Wer tatsächlich bis hierher gelesen hat, dem möchte ich sagen, dass das Philosophicum eine sehr bereichernde Erfahrung war, jedoch nicht mit jenem Hochgefühl mithalten konnte, das ich bei der österreichischen bzw. der internationalen Philosophie-Olympiade verspürte.
Ich möchte mich bei der „Presse“ bedanken, die mir dieses Stipendium offeriert und mir dadurch eine Menge an Kosten erspart hat. Von ganzem Herzen danke ich noch einmal dem Team der Philolympics, denn ohne eure wunderbare Veranstaltung hätten einige der schönsten Kapitel meines bisherigen Lebens nicht geschrieben werden können.

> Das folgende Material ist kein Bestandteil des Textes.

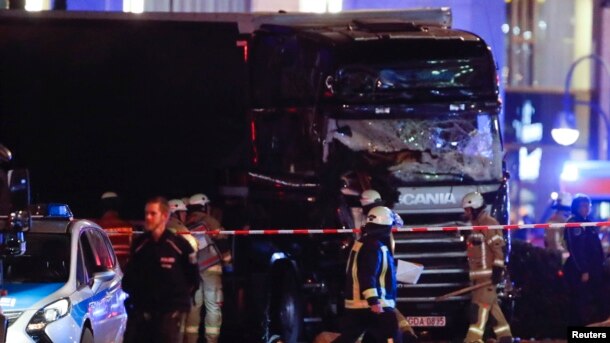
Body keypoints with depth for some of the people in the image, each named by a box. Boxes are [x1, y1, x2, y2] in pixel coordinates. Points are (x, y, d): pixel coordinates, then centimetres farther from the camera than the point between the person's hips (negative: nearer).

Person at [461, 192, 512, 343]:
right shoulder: (477, 224, 20)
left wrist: (497, 270, -22)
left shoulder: (488, 223, -11)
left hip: (487, 274, -10)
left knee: (481, 305, -14)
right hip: (479, 274, 10)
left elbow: (498, 247, -18)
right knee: (492, 306, 10)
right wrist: (473, 275, 24)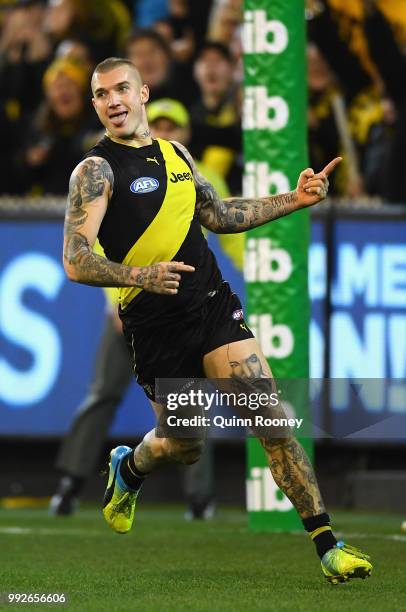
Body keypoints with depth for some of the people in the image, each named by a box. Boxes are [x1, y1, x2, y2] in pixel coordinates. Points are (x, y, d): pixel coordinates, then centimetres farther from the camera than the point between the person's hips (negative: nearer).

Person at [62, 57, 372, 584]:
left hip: (214, 304, 4)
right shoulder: (97, 170, -8)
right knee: (185, 446, 9)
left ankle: (327, 545, -10)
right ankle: (127, 469, 46)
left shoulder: (175, 154, 13)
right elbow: (76, 261, -17)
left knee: (271, 420, -10)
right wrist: (141, 275, -34)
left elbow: (218, 215, 27)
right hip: (156, 327, -4)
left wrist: (295, 200, 19)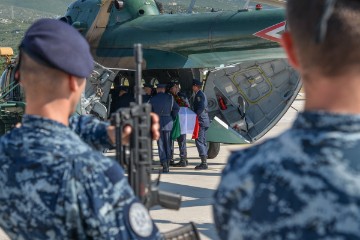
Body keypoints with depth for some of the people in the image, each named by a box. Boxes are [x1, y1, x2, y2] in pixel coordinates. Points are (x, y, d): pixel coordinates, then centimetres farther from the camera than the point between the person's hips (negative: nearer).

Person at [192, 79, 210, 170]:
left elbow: (201, 108, -24)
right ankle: (204, 162, 17)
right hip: (203, 121, 11)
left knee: (199, 141, -11)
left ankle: (204, 163, -14)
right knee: (203, 142, 13)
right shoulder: (199, 94, 19)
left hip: (201, 121, -11)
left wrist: (195, 116, -18)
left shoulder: (200, 95, -13)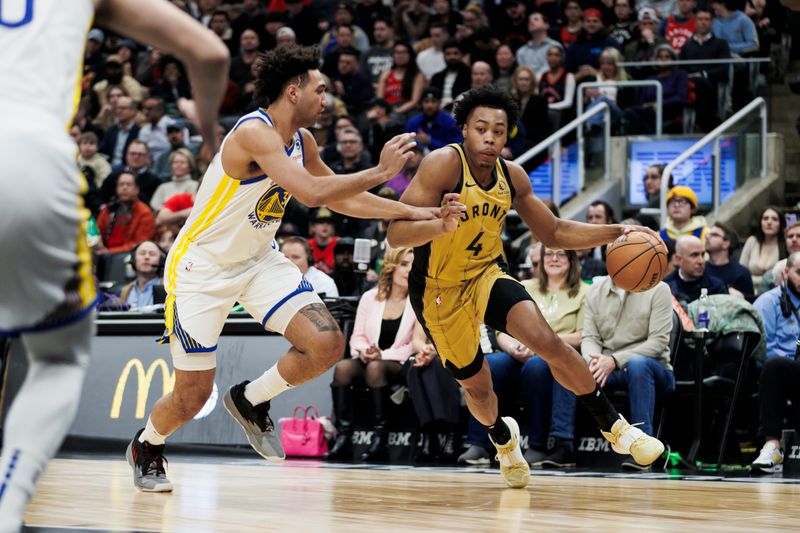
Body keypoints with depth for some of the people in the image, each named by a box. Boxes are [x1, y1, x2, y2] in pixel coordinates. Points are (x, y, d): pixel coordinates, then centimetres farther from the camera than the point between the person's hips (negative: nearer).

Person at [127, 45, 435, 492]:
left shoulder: (302, 141, 1)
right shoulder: (254, 132, -25)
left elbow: (341, 199, 13)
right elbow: (312, 192, -37)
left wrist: (412, 212, 7)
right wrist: (380, 173, -30)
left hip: (259, 260, 7)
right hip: (202, 266, -7)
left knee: (328, 344, -13)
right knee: (194, 394, -2)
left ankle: (250, 401, 12)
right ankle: (147, 446, 31)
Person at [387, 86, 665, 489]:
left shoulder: (512, 177, -6)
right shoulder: (444, 164, -24)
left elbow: (554, 233, 7)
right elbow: (395, 234, -31)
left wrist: (615, 233, -6)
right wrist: (442, 225, -51)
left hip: (484, 274, 3)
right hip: (438, 289, -3)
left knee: (548, 341, -20)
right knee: (476, 385, 9)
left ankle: (614, 427, -5)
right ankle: (502, 436, 45)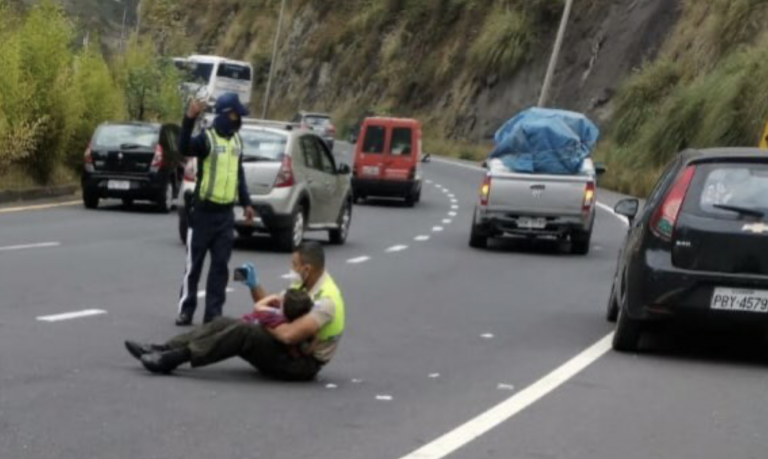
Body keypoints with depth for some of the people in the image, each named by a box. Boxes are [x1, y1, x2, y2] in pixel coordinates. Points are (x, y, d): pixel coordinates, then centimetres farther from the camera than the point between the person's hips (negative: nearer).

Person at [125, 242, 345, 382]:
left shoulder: (326, 300, -24)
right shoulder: (304, 285, 8)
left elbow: (289, 335, -34)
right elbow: (270, 305, 19)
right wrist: (253, 285, 0)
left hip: (302, 363, -10)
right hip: (287, 348, 10)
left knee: (243, 331, -28)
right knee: (224, 323, -4)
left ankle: (175, 358, -30)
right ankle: (163, 350, -11)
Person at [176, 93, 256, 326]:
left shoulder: (237, 140, 13)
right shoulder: (207, 138, -10)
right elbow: (184, 148, -30)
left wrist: (246, 202, 20)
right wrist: (189, 119, -43)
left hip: (226, 213, 6)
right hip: (204, 211, -6)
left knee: (220, 265, 5)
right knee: (194, 263, 0)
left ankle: (213, 313, 9)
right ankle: (185, 311, 6)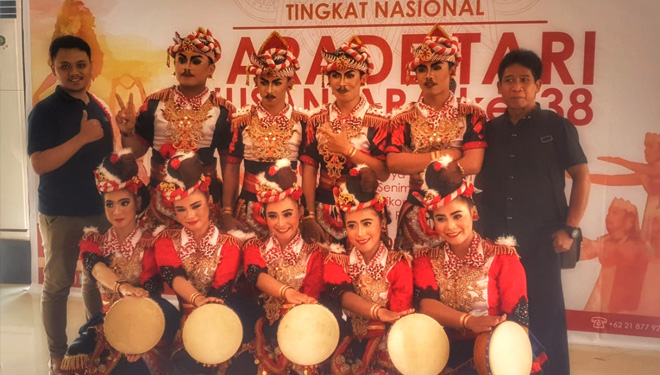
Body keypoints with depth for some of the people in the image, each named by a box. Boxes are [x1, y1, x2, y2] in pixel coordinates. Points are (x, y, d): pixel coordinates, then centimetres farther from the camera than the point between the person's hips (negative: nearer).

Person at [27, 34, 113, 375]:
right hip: (60, 213, -5)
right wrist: (82, 137, -24)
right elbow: (39, 164, -20)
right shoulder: (44, 111, -10)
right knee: (57, 284, 6)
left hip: (100, 208, 6)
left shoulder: (100, 108, 8)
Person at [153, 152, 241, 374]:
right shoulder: (166, 240, 5)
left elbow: (221, 292, -11)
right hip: (180, 321, 2)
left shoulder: (229, 245, 1)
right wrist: (199, 300, -35)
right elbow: (173, 276, -15)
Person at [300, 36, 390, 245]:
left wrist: (348, 149, -17)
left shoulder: (378, 119, -7)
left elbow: (384, 173, -13)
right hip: (324, 211, 2)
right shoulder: (318, 118, 1)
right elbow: (309, 168, -2)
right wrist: (309, 216, -6)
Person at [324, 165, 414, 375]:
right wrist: (380, 313, -31)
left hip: (386, 340, -1)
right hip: (351, 340, 2)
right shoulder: (336, 260, 4)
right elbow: (342, 294, -15)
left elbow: (400, 315, -9)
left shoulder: (399, 263, 0)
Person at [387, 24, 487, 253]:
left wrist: (416, 166, -10)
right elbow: (393, 163, -12)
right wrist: (443, 155, -14)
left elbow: (472, 164, -13)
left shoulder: (471, 114, -1)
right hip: (416, 213, 1)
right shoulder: (404, 117, 1)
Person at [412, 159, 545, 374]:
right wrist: (470, 322, -25)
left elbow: (518, 318, -6)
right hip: (447, 351, 2)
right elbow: (426, 306, -9)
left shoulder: (502, 257, 1)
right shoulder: (425, 259, 7)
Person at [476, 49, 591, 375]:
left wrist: (570, 228, -7)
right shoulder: (489, 131, 9)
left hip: (541, 239, -3)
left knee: (544, 315, 3)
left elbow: (581, 176, 1)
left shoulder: (557, 127, 0)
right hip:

Dabei hatte alles so klein angefangen - mit einem kleinen Essay, den ich an zwei Nachmittagen in den Weihnachtsferien an meinem Schreibtisch in unserem steirischen Ferienhaus geschrieben habe.
Lieber Leser, ich wünsche dir alles Gute für die Zukunft! Meine Koffer sind gepackt, und in etwa zehn Stunden sitze ich schon in der Heerestruppenschule und beginne mit einem neuen Lebensabschnitt. Glücklicherweise habe ich mich in Lech mit philosophischer Literatur eingedeckt, die mich in dieser Zeit begleiten wird.